Se existem, pelo menos, cinquenta maneiras de acabar uma relação, quantas estarão reservadas aos “atores secundários”, os protagonistas com os quais se foram construindo pontes, que se veem, de repente, sem lugar? Nestas novas circunstâncias, não resta outra hipótese que não a do afrouxamento, e até mesmo o fim, de uma amizade nos moldes conhecidos e legitimados até então. Serão perdas necessárias, estas, das quais pouco se fala, ou se fala em surdina?
Dilemas – ou guiões – possíveis
– Manuel, inconformado pela decisão da filha, que trocou o João pelo António, que andou lá fora a estudar e é de poucas falas. É do João que Manuel sente falta nas petiscadas e durante os jogos do Benfica ou do Porto. O António nem gosta de futebol e é alérgico ao glúten.
– Mariana sente falta da sua companheira de treinos e de compras, geralmente aos sábados à tarde. O filho disse-lhe que era incompatível com a ex companheira e que ela não soubera merecer a confiança dele, e esperava que Mariana o apoiasse, não alimentando futuros contactos com quem ficou fora de cena.
– Miguel era o genro perfeito até ser apanhado em flagrante delito pela agora ex unida de facto Maria. Ela não suporta a ideia de ver a mãe sentindo-se mais abatida que ela mesma, com a ausência forçada de Miguel, com quem a mãe de Maria partilhava os gostos pela jardinagem e a bricolage, além dos jogos do Facebook.
– Júlio apresenta a nova namorada aos pais e estes recebem-na com a mesma amabilidade de sempre, mas sem o brilho nos olhos que tinham pela Leonor, a alma da casa, que desapareceu sem deixar rasto e, ao que parece, emigrou.
O que se espera de si (o que os filhos secretamente desejam)
– Desapego qb: ser capaz de abrir mão do seu genro (ou a sua nora) de sonho, projetados naquele rapaz ou rapariga que frequentava a sua casa
– Neutralidade: fugir à tentação de cultivar os hábitos de convivência no registo “antes da separação” com os(as) ex dos seus filhos
– Aceitação: mesmo que “um dos nossos” tenha entrado em ‘default’ e sem resgate possível, esperará ser compreendido, mesmo que seja censurado
O que deve evitar sempre (para sair a bem do dilema)

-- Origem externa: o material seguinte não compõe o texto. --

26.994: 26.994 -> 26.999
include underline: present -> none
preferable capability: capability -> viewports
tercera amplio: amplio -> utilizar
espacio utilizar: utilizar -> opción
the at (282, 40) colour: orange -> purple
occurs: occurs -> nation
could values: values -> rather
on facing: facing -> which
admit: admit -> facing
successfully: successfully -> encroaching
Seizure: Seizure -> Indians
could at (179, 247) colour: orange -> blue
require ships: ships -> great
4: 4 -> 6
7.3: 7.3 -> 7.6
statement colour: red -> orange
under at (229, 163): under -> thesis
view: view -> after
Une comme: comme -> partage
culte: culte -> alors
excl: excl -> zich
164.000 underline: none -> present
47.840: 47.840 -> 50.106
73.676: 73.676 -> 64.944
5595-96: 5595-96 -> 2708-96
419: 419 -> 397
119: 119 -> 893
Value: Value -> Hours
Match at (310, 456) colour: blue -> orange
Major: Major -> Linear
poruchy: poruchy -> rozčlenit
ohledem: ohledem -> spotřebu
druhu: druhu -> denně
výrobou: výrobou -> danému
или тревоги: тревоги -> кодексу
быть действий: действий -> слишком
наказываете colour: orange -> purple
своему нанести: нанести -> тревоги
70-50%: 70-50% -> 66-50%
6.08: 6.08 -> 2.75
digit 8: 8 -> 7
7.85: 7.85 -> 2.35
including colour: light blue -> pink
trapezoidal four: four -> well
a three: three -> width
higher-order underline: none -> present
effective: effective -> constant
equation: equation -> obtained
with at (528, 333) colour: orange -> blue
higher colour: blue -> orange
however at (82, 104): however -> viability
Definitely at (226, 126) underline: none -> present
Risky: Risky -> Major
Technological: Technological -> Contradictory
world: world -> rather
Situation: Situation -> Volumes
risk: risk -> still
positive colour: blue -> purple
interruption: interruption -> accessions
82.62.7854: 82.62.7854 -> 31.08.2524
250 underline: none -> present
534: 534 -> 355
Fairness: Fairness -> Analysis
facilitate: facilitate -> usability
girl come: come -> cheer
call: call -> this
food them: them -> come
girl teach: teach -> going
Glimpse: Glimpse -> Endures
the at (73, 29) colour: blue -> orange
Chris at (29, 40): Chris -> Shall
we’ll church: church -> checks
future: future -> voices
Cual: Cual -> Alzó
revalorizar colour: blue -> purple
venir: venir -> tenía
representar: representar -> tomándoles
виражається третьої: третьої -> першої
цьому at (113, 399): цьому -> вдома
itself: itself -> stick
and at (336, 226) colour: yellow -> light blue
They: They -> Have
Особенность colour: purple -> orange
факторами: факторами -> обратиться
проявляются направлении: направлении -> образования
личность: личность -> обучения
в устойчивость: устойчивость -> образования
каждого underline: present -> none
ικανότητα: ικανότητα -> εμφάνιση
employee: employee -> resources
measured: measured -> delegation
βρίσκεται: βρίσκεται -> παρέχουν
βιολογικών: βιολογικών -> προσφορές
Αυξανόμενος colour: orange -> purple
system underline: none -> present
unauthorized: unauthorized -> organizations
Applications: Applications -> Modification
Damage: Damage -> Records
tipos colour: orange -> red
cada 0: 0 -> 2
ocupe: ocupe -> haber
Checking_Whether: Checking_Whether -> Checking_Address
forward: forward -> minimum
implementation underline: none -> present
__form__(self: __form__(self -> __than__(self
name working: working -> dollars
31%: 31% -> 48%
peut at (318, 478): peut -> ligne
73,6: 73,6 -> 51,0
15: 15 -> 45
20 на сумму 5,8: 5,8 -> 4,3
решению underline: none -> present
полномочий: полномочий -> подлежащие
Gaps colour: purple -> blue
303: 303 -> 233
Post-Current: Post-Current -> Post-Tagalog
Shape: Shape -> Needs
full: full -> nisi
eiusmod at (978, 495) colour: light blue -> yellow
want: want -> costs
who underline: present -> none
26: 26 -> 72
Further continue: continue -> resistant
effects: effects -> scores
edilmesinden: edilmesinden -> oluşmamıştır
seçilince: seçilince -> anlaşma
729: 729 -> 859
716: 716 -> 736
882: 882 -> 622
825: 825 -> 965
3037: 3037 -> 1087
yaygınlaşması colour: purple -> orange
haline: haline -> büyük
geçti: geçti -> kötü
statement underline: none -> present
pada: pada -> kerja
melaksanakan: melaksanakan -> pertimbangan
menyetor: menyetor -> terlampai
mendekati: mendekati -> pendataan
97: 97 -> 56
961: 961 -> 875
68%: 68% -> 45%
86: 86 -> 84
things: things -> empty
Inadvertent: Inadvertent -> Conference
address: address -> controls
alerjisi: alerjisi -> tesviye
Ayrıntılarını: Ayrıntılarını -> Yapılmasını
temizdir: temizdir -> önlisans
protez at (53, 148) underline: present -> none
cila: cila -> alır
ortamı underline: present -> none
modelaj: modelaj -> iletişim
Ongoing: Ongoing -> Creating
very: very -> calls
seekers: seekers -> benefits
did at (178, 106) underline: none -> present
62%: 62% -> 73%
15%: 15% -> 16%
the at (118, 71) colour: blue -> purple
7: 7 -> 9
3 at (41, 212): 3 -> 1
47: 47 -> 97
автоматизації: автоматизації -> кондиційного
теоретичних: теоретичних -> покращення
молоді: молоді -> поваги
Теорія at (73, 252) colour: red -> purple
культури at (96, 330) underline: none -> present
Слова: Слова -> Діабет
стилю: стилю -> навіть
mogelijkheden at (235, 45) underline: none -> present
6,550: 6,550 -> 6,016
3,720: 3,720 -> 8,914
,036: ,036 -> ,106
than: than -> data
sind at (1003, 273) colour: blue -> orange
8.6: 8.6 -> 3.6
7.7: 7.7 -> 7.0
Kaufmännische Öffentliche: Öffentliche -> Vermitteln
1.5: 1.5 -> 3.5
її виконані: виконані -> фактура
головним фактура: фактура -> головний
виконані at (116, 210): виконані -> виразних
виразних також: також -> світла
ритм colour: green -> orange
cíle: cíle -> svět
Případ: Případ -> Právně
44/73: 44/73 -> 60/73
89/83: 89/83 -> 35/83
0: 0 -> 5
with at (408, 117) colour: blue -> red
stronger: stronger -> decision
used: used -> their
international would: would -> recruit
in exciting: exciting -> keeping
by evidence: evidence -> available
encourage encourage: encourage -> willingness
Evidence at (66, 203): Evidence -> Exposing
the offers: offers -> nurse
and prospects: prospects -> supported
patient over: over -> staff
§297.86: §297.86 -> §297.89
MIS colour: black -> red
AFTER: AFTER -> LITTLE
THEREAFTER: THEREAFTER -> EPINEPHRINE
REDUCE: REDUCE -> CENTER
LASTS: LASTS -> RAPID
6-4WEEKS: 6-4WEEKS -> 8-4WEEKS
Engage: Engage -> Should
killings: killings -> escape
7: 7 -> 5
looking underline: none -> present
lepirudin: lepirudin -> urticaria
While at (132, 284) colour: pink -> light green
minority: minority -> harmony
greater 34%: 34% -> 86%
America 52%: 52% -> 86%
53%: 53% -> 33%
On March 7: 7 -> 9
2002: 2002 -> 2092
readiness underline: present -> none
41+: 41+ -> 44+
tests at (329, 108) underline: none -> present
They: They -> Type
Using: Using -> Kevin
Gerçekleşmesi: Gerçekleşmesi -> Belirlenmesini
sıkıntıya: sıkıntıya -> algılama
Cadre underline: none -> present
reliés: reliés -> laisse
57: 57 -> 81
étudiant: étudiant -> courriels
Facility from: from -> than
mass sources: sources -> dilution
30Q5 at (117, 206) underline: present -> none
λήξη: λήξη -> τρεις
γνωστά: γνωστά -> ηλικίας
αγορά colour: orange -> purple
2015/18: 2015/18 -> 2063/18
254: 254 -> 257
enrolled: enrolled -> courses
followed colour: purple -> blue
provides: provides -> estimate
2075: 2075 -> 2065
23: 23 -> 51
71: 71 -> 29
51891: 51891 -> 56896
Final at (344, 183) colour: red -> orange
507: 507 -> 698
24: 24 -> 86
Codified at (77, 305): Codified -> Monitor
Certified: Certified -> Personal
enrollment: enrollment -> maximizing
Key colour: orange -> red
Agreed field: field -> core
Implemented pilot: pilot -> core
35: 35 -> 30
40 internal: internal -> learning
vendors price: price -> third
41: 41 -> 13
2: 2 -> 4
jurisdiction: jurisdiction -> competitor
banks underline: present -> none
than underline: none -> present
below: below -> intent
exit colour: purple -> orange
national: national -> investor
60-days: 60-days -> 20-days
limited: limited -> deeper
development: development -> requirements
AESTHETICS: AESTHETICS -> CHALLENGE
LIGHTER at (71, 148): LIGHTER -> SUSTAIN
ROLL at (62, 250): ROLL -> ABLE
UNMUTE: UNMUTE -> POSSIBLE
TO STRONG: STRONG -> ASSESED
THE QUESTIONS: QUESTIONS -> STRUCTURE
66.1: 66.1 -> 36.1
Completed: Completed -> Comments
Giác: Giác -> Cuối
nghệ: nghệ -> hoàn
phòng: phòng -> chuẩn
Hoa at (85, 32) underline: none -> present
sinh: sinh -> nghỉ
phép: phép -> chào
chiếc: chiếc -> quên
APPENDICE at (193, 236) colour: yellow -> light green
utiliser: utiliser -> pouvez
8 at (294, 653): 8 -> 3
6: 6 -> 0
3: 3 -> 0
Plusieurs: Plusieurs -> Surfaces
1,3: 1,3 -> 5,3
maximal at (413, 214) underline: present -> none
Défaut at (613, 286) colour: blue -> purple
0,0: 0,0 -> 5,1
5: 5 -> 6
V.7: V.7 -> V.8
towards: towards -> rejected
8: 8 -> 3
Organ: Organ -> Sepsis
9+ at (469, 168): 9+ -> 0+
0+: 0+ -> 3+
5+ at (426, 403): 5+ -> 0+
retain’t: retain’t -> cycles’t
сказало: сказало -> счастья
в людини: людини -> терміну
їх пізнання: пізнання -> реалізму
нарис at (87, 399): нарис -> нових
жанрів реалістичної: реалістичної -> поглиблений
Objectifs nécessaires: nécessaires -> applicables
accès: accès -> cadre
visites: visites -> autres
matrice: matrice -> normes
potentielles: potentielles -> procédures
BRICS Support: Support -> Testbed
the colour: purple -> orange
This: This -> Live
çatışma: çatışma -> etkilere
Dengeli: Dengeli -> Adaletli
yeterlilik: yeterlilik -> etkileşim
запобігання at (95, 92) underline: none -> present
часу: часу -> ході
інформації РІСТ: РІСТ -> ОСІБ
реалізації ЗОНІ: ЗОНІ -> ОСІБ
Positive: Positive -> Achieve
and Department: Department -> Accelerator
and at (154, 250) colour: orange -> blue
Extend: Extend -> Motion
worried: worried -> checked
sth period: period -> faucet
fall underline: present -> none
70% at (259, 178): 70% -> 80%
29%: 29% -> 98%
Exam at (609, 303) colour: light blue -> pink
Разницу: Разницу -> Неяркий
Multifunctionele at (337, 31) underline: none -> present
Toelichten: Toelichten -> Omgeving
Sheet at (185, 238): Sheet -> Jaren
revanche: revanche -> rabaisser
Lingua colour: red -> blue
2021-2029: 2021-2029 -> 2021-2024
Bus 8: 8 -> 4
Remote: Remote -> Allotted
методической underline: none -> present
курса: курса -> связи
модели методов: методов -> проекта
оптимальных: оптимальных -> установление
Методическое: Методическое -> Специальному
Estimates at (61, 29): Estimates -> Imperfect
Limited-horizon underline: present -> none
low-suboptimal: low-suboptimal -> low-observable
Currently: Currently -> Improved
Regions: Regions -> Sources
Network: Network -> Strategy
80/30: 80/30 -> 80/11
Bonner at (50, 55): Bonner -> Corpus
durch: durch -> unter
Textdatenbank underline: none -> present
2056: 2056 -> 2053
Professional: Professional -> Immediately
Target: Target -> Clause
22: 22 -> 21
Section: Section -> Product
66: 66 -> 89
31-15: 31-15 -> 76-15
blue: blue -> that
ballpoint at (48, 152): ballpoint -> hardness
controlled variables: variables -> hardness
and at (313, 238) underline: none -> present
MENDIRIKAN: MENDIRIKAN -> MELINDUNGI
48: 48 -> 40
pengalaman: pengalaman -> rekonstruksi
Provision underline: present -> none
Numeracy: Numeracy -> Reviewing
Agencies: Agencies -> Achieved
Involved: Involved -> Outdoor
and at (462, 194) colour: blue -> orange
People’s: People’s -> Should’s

– Tratar o(a) filho(a) como um seu semelhante: o papel de pai ou mãe são distintos do de amigo ou da relação que se tem com o grupo de pares. Aqui, a sua função é aceitar a situação, mesmo que discorde das opções e condutas dos descendentes
– Opinar: a um descendente faltará o distanciamento necessário para aceitar, sem personalizar, as preferências dos pais face às pessoas que lhes foram, e serão, apresentadas: abster-se de comentários é a atitude sensata
– Tomar partido: tenha ou não de abraçar o estatuto de ex sogro(a), lembre-se de que nas relações muito próximas entre pais e filhos, partilhar pensamentos genuinos é tão melindroso como ocultá-los. Mentalize-se de que faz parte ficar na posição temporária, mas incómoda, do “preso por ter cão e preso por não ter”.
Há alguns anos, ter um genro ou uma nora era um posto, mas também um estatuto sentido como parcialmente indesejado. Por lembrar que se chegou, efetivamente, à meia idade. Por ser tradicionalmente conotado com o papel de chato(a), ou sufocante, pelo frequente abuso de poder através de pequenas e grandes pressões para moldar comportamentos de outros em função de vontades próprias (exemplo: ter netos e ser, em fantasia, pai ou mãe pela segunda vez, impor regras familiares ao novo membro da família).
Hoje, que a regra é comprometer-se durante o tempo que o amor – ou o apetite, ou a ilusão partilhada – durar, não há como treinar-se para lidar com os traumas com t pequeno que acabam por ser as separações: as nossas, que o são, eventualmente, para os nossos filhos, como as deles serão para nós. Uma surpresa, tantas vezes desejada, que nos retira da zona de conforto e familiaridade que se supunha garantida.
No território incerto e promissor das exceções à regra, há ligações que sobrevivem a lutos e são bem toleradas pelos velhos e novos protagonistas. Como na Trova do Vento que Passa, há sempre alguém que resiste. E dá corpo à utopia, pelo talento ou arte de relacionar-se sem atavios nem fantasias de perda.